Потом мы ждали две недели ответ. Сестра ответила, что она всегда рада видеть своего брата:
«Всегда хорошо, если ты приедешь в деревню и обойдешь всех родственников. Но сейчас, раз это случилось в конце мая, когда в деревне большая запарка – посевная, и все люди в полях, приезжать неблагоразумно. Такие дела в деревне делаются осенью, после сбора урожая, как ты знаешь. На это седьмое ноября есть, государственный праздник. Уже намечена свадьба племянника и хорошо бы вы подстроились со своим приездом, как почетные гости на свадьбе молодых. На деле же пройдут смотрины твоей жены. Пользуясь случаем, передаю тебе привет от дяди твоего, Николая Анисимовича, от тетки твоей, Варвары Петровны», – писала сестра и дальше шло перечисление тех, кто хотел бы послать ему привет – с полдеревни. Их он быстро пробежал глазами с хорошим чувством, что побывал на родине. Уделав все дела, он опять погрузился в работу по двенадцать часов через день, а иногда и на сутки.
Я спрашиваю мать:
– А где же дядя Лёша?
– Он много работает и копит на синий двубортный костюм, чтобы поехать осенью к сестре.

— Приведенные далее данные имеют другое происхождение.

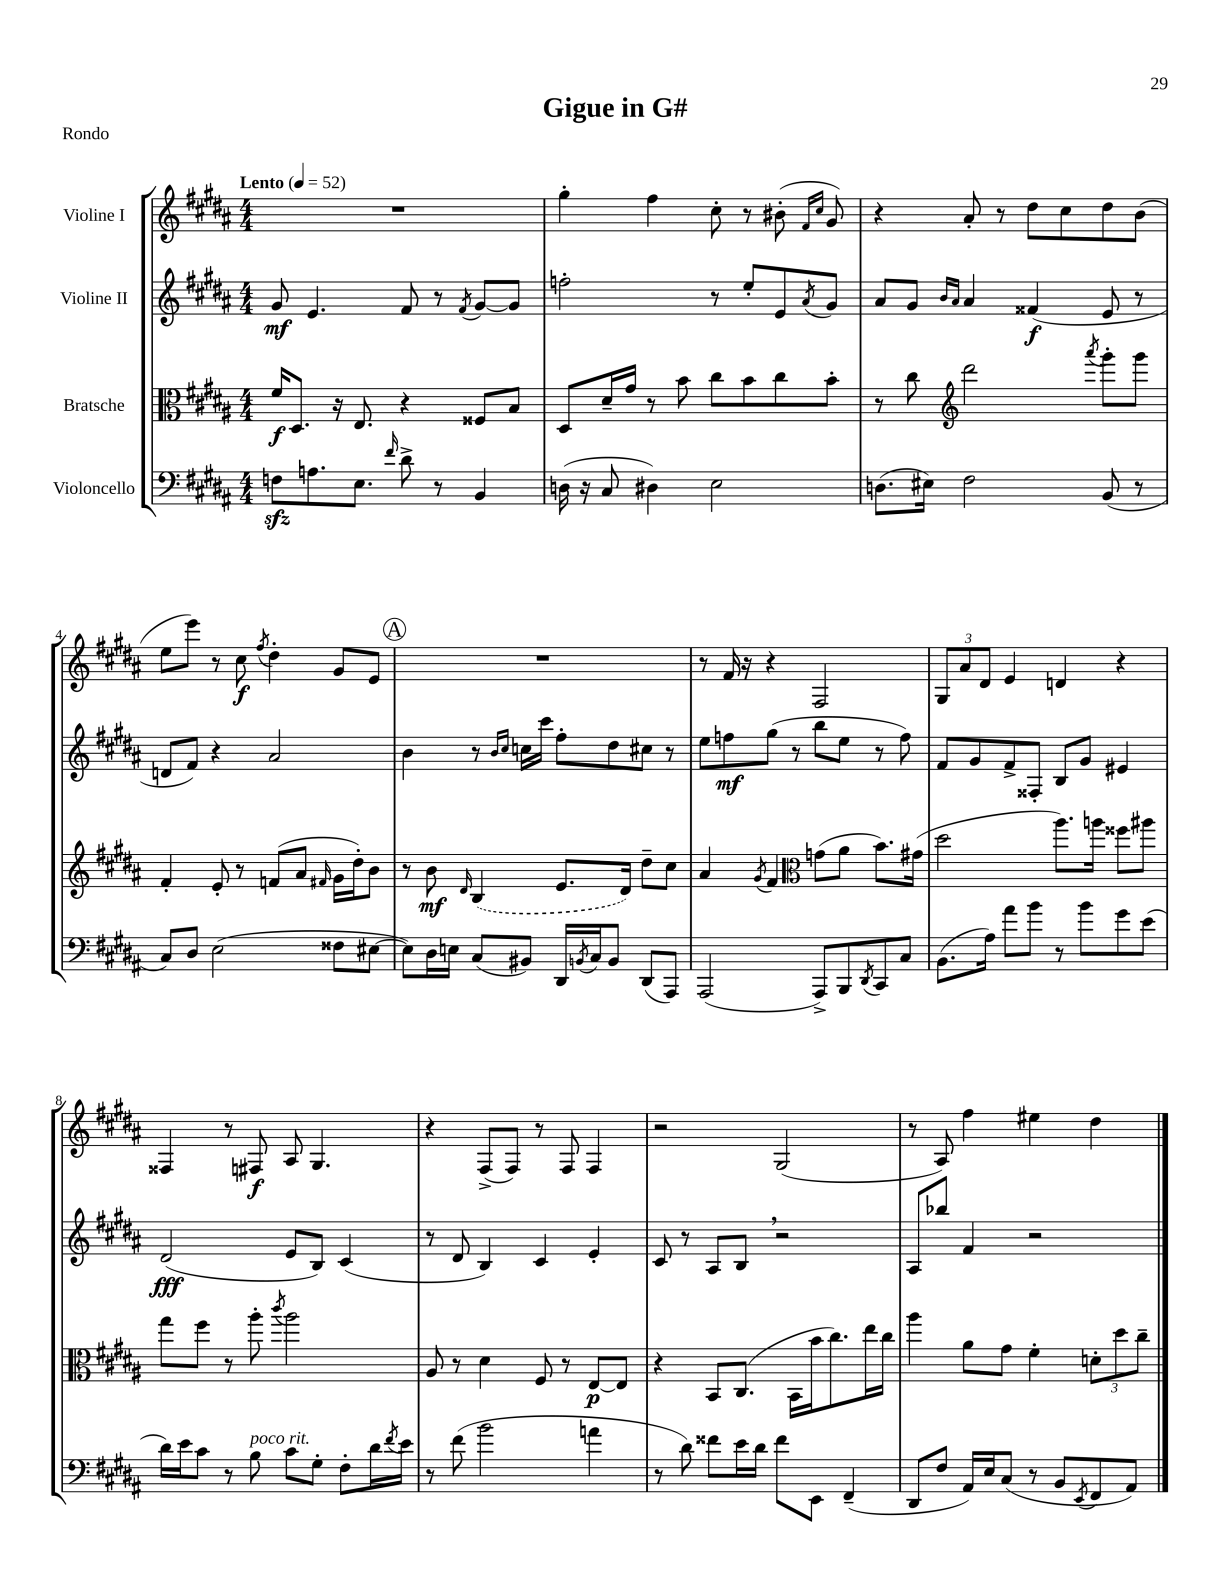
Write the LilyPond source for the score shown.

– А в чем же вы тогда ходили расписываться?
– Так, кое в чем, – уклончиво ответила мать.
Я, не умея выдвинуть другую версию, просто обижался на него. Вот отец так бы не поступил. А дядя Лёша исчез! Работа у него-не работа, а он исчез! А нам так нужна помощь. Мы сидим и избываем свое одиночество тем, что мать вышивает «Девушку с кувшином» – выкройку ей дали на работе, а я сижу рядом и выпиливаю. И конца края этому не видно. Что делать – я не знаю. И кто нам поможет – я не вижу. И я молчу, молчу вглухую, чтоб не расстраивать мать и самому не расстраиваться.
А действительно, благословение сестры подействовало. «Вот уж никогда не думала! – удивлялась мать. – Всё так умно сестра рассчитала».
Осенью молодежная свадьба племянника оказалась очень хорошей нишей для представления роду их позднего второго брака. Без шума, без назойливого внимания сестра устроила тихие смотрины: брат и Лида. На его вопрос: «Как тебе моя супруга?» – сестра ответила: «С такой женщиной хоть в пир, хоть в мир, хоть в добрые люди».
Лидка была польщена велеречивостью выражения и высотой смыслов. Такие слова не стыдно будет и внукам повторить через много-много лет. Вот какая я была! Вот как обо мне говорили!
После таких окрыляющих слов она, как молодица, влетела в их свадебное действо – в знаменитую воронежскую матаню. Всю ночь кругом стола ходят, держась за руки, друг за другом, поют и топочут. Сначала в одну сторону топочут, потом в другую. Потом перерыв на выпивку, тосты и здравицы жениху и невесте, родителям, родне, гостям и всем пришедшим, и опять поют и топочут, поют и топочут. И так – всю ночь.
Мать с отчимом ехали обратно в Москву возбужденные и настроенные на семейную жизнь. Они так наэлектризовались свадьбой и гостями, так переполнены были праздничными, легкими впечатлениями от деревни и людей, впечатлениями, представляющими весь цикл человеческой жизни, что уговорились жить дружно, сообща, во всем помогая друг другу. Обещали не иметь тайн друг от друга, а ребенка воспитывать трудолюбивым и ответственным перед семьей. Сговорились родить себе общего ребенка и завести хозяйство, то есть достаток в доме. Ему – как мужчине – завести поросенка, а ей – курей.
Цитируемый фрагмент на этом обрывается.